Legalidad y responsabilidad política
El principio de legalidad no puede ser invocado como una defensa cuando ciertas leyes, importantes para la mayoría de la ciudadanía, se dejaron sin ejecución por falta de voluntad política.<BR>

TODOS sabemos que en Chile se ha lucrado en la educación superior, infringiendo el orden público. Las víctimas ya se cuentan por miles. El miércoles pasado le tocó al ex ministro Beyer pagar los costos de una práctica creada en dictadura, profundizada por la Concertación y llevada a sus extremos por el oficialismo.
Aquí no me interesa determinar si la acusación es un juicio político, un voto de censura o un procedimiento cuasi judicial; el objetivo es mostrar el argumento que podría justificar razonablemente el haber acogido esta acusación. Había razones para sostener una buena defensa, pero las cosas se terminaron complicando para el ex ministro.
Lo que ocurrió en el Senado puede explicarse por las respuestas imaginables a una antigua pregunta: ¿Cómo la actividad administrativa puede ser sujeta a derecho? La cuestión es si acaso había o no facultades para cumplir con el deber de fiscalizar un comportamiento prohibido por la ley, aunque la prohibición no sea del todo detallada como los fiscalizados quisieran. Es que a ratos la vaguedad con que se describe un comportamiento es una legítima técnica en manos del legislador, que al obligar a que las universidades se constituyan como corporaciones sin fines de lucro espera que haya un efecto inhibidor, que no haya resquicios para violar el objetivo de la ley.
La defensa sostuvo que el ministro no tenía facultades, y que por eso se está creando una superintendencia con esas competencias.
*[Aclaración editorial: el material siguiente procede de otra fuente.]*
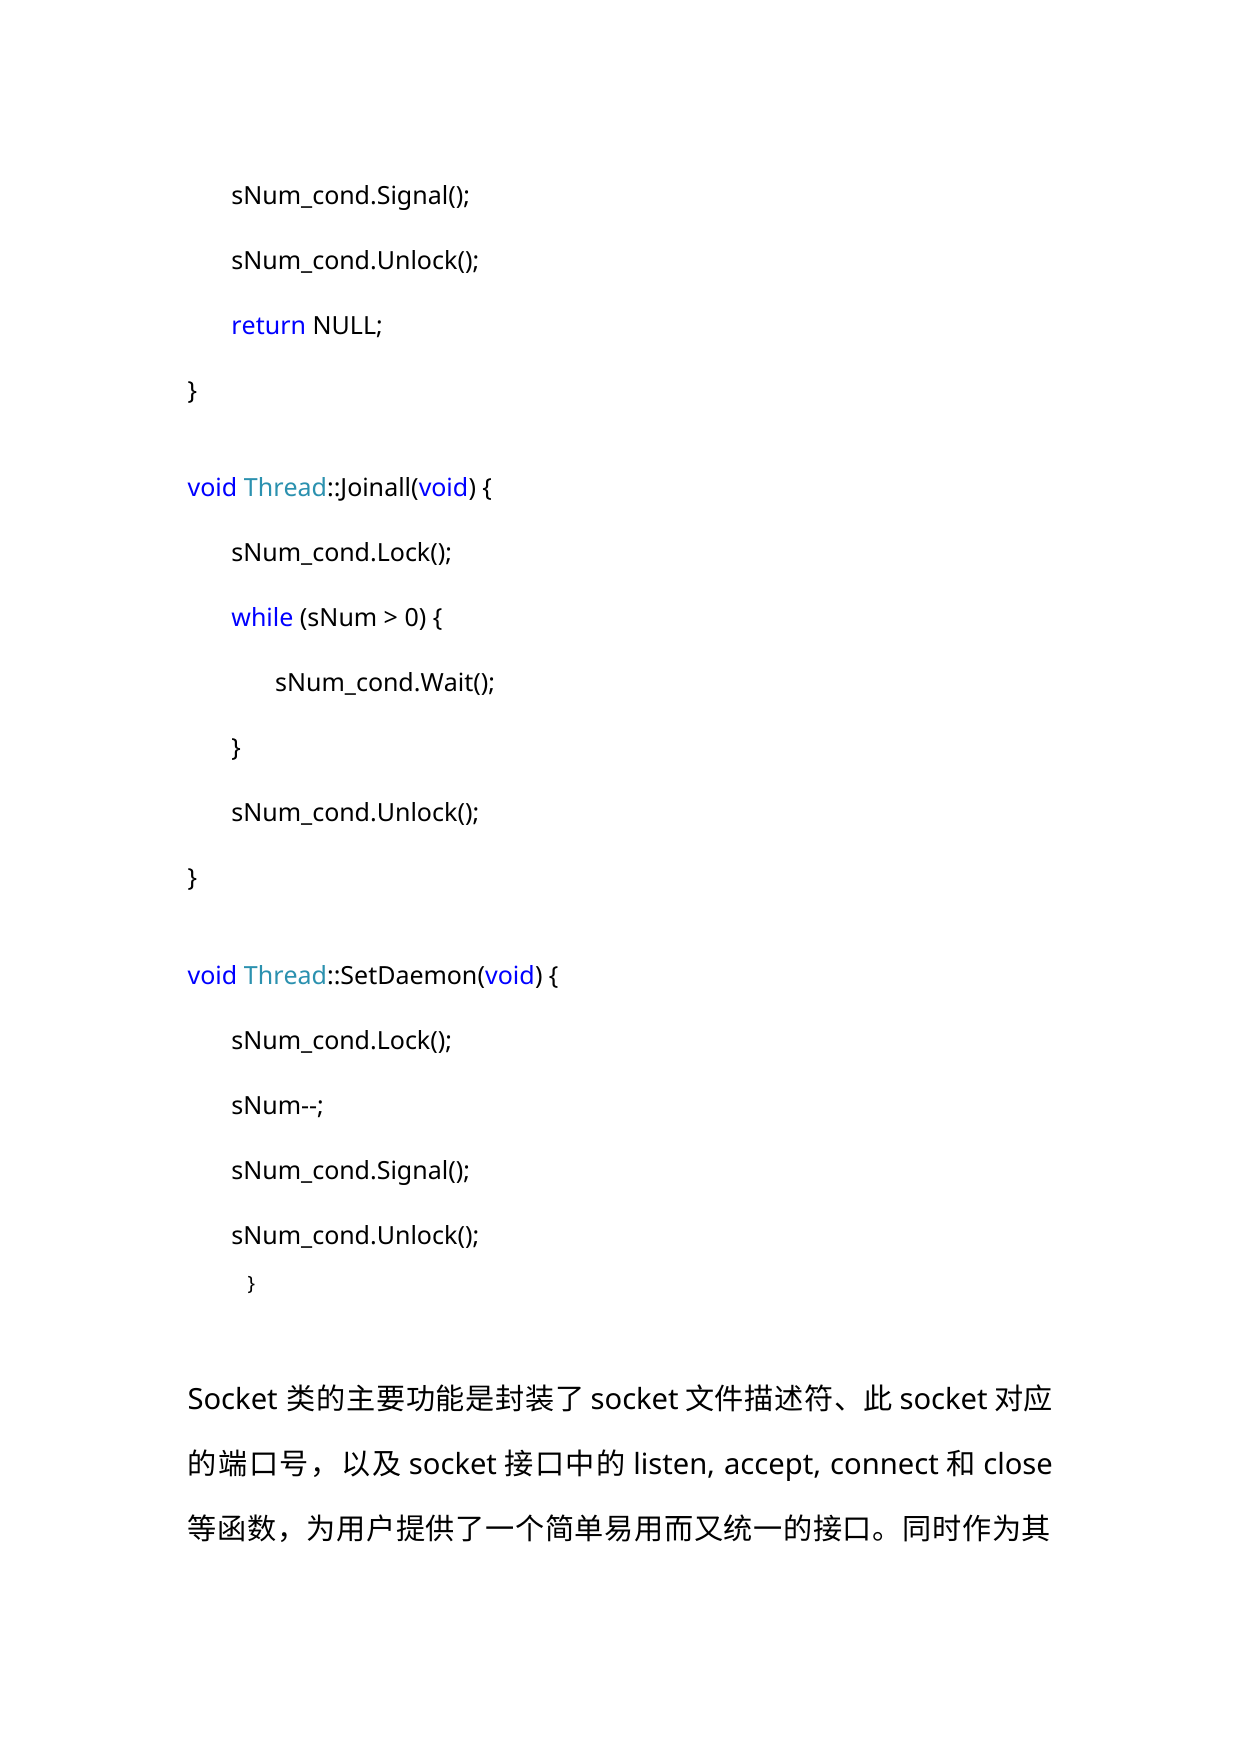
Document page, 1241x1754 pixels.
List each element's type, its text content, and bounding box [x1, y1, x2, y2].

text sNum_cond.Signal(); [187, 162, 1053, 227]
text while (sNum > 0) { [187, 584, 1053, 649]
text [187, 1364, 1053, 1559]
text sNum_cond.Lock(); [187, 519, 1053, 584]
text void Thread::Joinall(void) { [187, 454, 1053, 519]
text sNum_cond.Unlock(); [187, 227, 1053, 292]
text } [187, 1267, 1053, 1299]
text sNum_cond.Unlock(); [187, 1202, 1053, 1267]
text return NULL; [187, 292, 1053, 357]
text void Thread::SetDaemon(void) { [187, 942, 1053, 1007]
text } [187, 844, 1053, 909]
text } [187, 714, 1053, 779]
text sNum--; [187, 1072, 1053, 1137]
text sNum_cond.Lock(); [187, 1007, 1053, 1072]
text sNum_cond.Unlock(); [187, 779, 1053, 844]
text sNum_cond.Wait(); [187, 649, 1053, 714]
text sNum_cond.Signal(); [187, 1137, 1053, 1202]
text } [187, 357, 1053, 422]
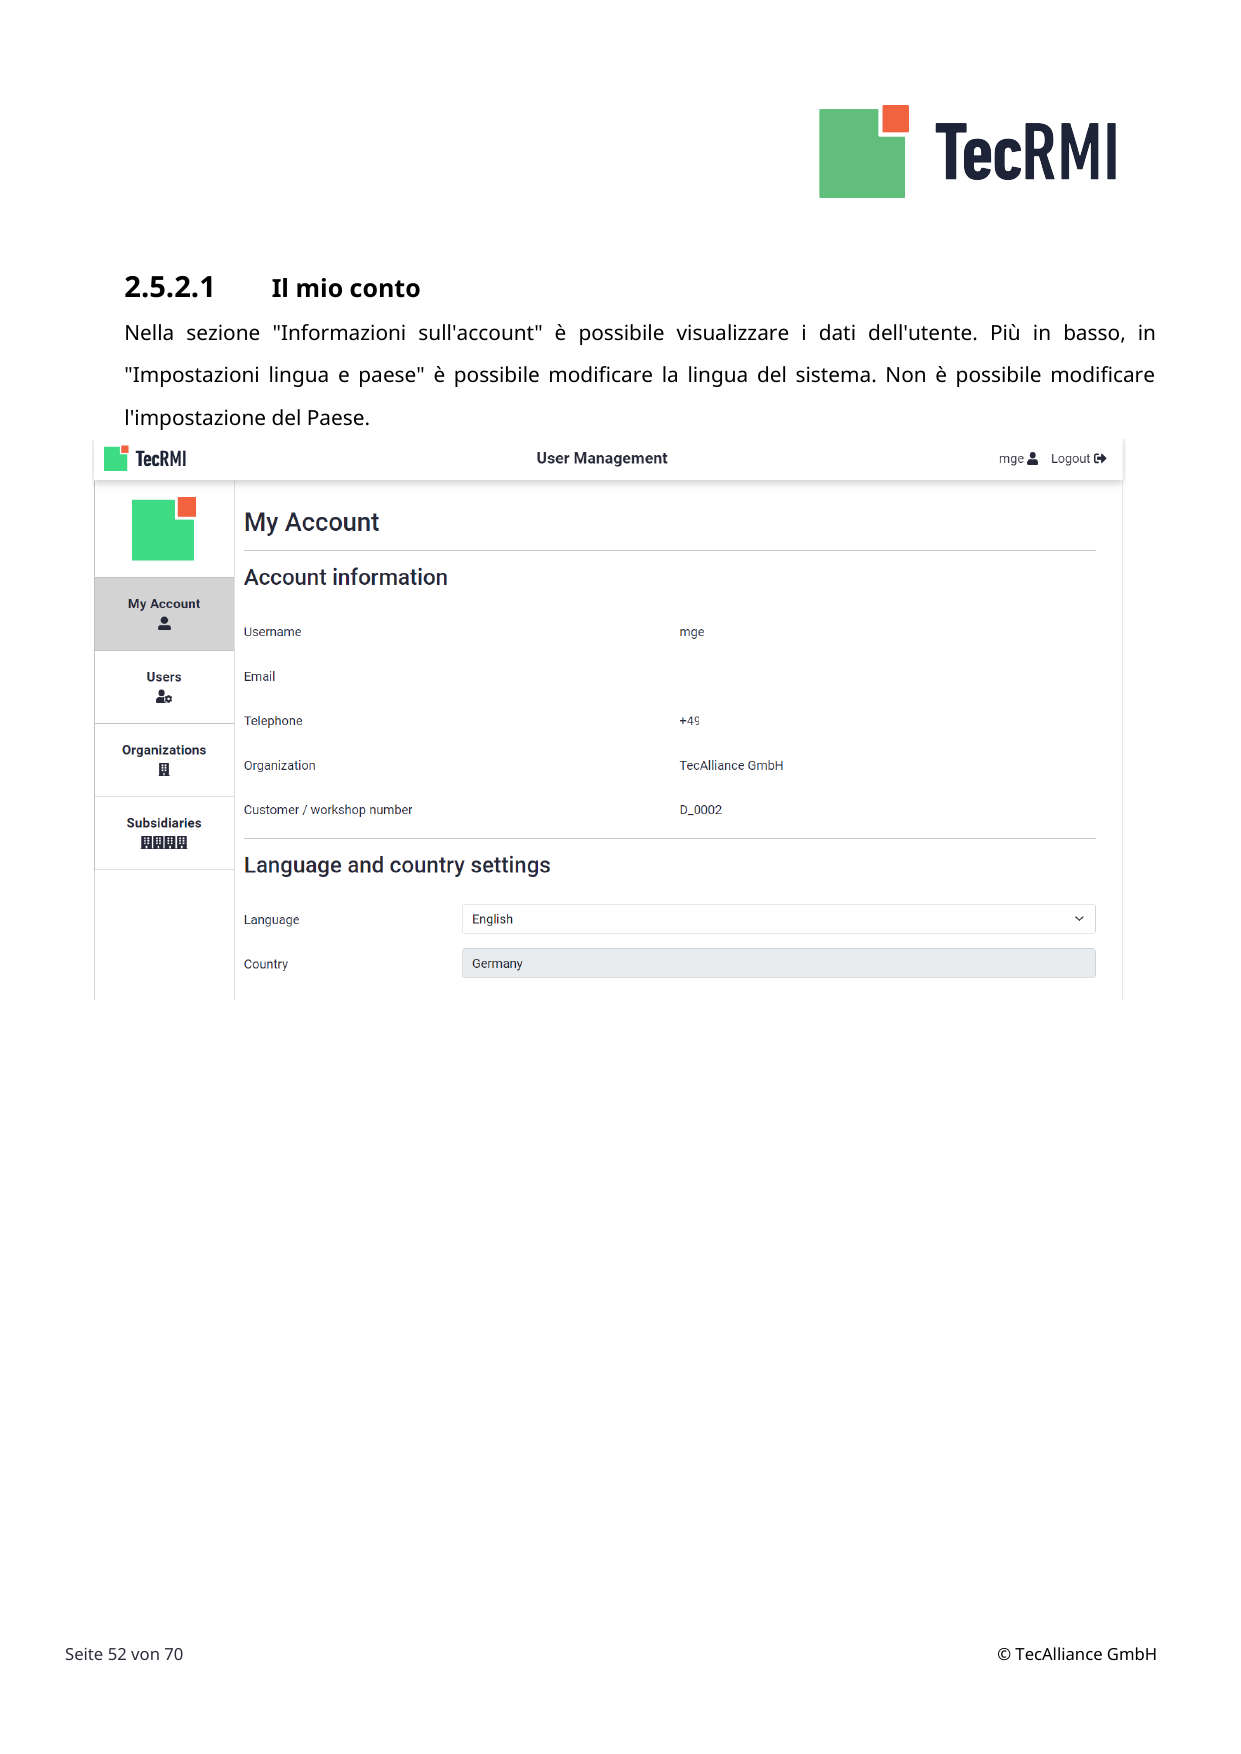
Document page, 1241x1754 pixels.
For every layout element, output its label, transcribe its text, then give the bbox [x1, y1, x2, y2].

Como se puede apreciar, lo que se encuentra detrás de esa tesis es el principio de legalidad: que no podía fiscalizar porque no existen atribuciones explícitas ni específicas al respecto. Ante esto, habría que darse cuenta de que los congresos desde hace mucho tiempo dejaron de hacer leyes dirigidas directamente a regular la conducta de los ciudadanos. La gran cantidad de leyes que se dictan van destinadas a la determinación de objetivos públicos, y la creación de potestades y medios para su cumplimiento. En efecto, bajo ese prisma, los órganos de la administración hacen frente a una realidad compleja que es muy difícil de abarcar por un catálogo detallado de atribuciones o potestades.
Hasta el momento, no se conocen sujetos sometidos a la fiscalización del Ministerio de Educación que hayan reclamado judicialmente por el ejercicio de potestades no cubiertas por una ley. Esa es una de las formas en que potestades generales van especificándose, corrigiéndose y complementándose. Pero también nuestras leyes suelen otorgar cláusulas generales de apoderamiento para que las autoridades políticas de turno, a cargo del ejercicio de funciones administrativas, hagan frente a una realidad que a veces suele ser esquiva.
Esa es la razón por la cual, en un sistema presidencial, el Poder Ejecutivo cuenta con la legitimidad política suficiente como para imprimirle la voluntad política necesaria al ejercicio de esas atribuciones.
En otras palabras, el principio de legalidad, o una lectura en extremo textualista de las potestades, no pueden ser invocados como una defensa cuando ciertas leyes, en extremo importantes para la mayoría de la ciudadanía, se dejaron sin ejecución por falta de voluntad política.